[JOB] Please count how many lines in the listing below contain the string "cash", treating uppercase and lowercase as different. Give only the number.

== DATA RECORDS ==

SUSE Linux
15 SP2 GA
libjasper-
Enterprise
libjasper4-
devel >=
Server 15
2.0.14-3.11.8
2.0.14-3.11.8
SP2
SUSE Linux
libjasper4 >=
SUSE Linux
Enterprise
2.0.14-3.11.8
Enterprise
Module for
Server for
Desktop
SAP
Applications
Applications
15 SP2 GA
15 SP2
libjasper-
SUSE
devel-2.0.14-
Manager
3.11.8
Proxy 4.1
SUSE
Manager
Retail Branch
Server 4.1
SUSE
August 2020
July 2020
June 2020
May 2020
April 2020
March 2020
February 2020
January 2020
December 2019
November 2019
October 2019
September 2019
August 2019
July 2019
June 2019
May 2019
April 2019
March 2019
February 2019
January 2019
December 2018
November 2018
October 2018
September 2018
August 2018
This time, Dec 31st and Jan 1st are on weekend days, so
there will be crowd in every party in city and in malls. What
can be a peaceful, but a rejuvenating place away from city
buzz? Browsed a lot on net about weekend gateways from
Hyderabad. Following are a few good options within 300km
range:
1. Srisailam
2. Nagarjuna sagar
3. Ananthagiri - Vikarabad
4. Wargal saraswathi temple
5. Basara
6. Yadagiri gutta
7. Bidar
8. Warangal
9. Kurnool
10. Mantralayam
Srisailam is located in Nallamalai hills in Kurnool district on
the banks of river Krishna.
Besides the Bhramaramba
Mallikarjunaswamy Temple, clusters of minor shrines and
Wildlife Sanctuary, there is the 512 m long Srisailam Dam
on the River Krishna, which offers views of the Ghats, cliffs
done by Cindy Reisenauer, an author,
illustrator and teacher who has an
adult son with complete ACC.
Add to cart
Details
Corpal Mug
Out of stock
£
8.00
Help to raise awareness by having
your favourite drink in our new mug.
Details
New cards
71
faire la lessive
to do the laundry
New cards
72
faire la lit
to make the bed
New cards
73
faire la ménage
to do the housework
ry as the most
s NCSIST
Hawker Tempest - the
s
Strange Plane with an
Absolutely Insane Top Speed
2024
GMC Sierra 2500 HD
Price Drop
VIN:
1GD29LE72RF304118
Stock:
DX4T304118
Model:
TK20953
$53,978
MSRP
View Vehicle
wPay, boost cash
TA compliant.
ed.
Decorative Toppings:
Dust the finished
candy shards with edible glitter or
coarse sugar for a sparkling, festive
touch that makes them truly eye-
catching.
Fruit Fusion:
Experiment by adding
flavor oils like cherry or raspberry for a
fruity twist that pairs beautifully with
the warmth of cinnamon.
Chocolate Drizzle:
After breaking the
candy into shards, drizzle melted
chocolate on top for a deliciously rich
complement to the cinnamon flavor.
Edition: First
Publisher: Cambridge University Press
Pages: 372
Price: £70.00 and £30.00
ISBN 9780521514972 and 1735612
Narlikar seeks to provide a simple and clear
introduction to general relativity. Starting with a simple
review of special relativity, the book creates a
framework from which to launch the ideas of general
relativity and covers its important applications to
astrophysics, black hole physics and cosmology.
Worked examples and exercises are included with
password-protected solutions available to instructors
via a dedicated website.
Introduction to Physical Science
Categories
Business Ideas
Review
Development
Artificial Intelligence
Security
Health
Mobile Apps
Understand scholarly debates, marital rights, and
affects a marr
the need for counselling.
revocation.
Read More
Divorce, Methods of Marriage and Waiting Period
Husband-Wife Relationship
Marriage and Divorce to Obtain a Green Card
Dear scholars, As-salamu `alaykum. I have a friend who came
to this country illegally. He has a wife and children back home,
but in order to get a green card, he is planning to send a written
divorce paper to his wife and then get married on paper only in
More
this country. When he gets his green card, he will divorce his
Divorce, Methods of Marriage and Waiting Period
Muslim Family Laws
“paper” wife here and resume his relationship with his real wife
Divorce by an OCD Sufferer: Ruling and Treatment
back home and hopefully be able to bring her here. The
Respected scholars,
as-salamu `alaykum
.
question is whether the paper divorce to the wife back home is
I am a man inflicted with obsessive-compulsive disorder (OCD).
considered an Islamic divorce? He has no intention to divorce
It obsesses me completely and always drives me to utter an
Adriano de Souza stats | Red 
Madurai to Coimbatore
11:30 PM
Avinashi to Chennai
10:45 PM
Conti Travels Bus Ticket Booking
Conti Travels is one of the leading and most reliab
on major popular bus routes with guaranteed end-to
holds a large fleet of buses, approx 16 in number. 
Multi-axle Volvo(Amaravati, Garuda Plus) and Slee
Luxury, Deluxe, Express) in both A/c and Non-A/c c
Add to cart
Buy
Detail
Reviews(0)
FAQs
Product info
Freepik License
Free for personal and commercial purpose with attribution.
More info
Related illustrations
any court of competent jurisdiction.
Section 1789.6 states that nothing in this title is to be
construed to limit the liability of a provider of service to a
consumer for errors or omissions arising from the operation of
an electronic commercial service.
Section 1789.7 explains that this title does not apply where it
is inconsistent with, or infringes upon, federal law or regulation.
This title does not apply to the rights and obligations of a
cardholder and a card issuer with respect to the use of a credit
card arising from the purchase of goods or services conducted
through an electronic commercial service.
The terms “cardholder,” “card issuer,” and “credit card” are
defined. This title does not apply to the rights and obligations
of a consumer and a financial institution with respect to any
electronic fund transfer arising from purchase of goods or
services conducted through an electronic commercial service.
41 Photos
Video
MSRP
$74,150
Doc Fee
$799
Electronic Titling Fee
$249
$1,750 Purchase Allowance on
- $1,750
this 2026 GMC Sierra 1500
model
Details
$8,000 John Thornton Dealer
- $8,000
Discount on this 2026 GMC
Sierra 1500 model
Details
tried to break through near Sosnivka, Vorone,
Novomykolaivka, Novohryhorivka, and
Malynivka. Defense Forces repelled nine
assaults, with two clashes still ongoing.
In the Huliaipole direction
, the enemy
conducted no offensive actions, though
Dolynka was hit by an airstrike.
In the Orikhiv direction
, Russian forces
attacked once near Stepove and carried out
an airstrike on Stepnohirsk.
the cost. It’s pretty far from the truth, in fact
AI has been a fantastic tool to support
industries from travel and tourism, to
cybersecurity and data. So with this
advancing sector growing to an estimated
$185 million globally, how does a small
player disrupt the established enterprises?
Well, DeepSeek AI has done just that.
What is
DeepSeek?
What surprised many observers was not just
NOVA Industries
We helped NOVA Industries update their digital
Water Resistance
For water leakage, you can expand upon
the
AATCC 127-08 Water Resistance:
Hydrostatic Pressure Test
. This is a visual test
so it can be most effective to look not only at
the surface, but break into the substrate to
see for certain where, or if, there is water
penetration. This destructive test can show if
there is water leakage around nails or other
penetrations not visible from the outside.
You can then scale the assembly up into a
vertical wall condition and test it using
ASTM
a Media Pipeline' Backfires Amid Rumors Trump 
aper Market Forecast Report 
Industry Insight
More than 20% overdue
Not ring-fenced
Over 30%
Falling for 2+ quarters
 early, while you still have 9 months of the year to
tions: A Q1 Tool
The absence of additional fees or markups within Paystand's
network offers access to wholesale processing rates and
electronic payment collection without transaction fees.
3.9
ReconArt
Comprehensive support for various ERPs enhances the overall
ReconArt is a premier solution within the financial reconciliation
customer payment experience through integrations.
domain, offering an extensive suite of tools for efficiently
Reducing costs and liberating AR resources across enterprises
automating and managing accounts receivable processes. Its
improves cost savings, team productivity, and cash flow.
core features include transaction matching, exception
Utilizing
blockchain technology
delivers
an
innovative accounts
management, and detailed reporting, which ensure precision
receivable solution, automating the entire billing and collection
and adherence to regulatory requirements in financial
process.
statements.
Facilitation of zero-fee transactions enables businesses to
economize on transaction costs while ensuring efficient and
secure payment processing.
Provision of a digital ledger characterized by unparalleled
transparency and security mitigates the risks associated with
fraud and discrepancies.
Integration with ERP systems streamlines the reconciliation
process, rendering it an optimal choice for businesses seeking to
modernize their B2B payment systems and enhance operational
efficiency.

===

[EXERCISE OUTPUT] 2